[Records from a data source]
==============================
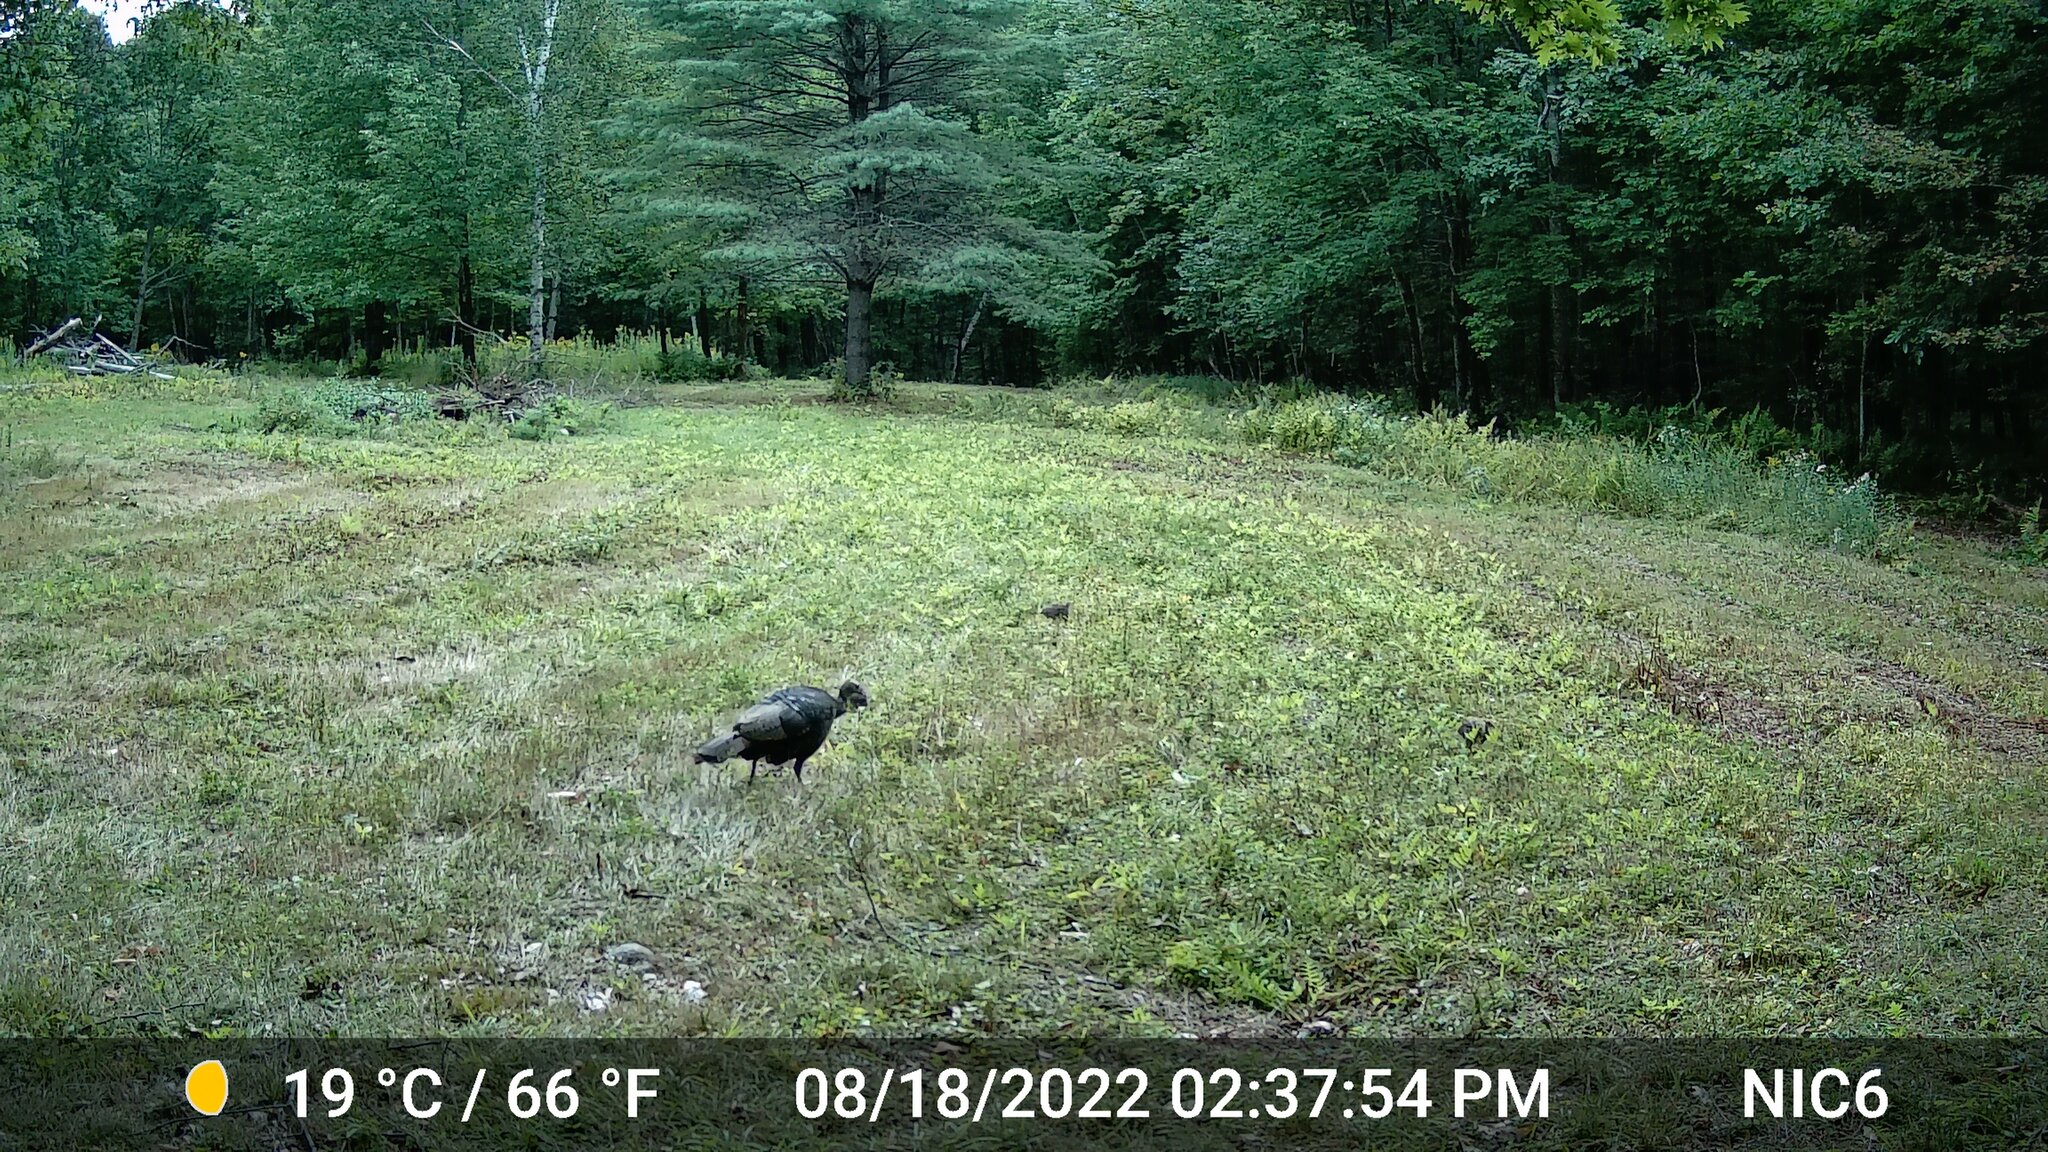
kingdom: Animalia
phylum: Chordata
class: Aves
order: Galliformes
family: Phasianidae
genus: Meleagris
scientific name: Meleagris gallopavo
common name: Wild turkey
==============================
Retype the data above line for line, leaving out the pictures.

Response:
kingdom: Animalia
phylum: Chordata
class: Aves
order: Galliformes
family: Phasianidae
genus: Meleagris
scientific name: Meleagris gallopavo
common name: Wild turkey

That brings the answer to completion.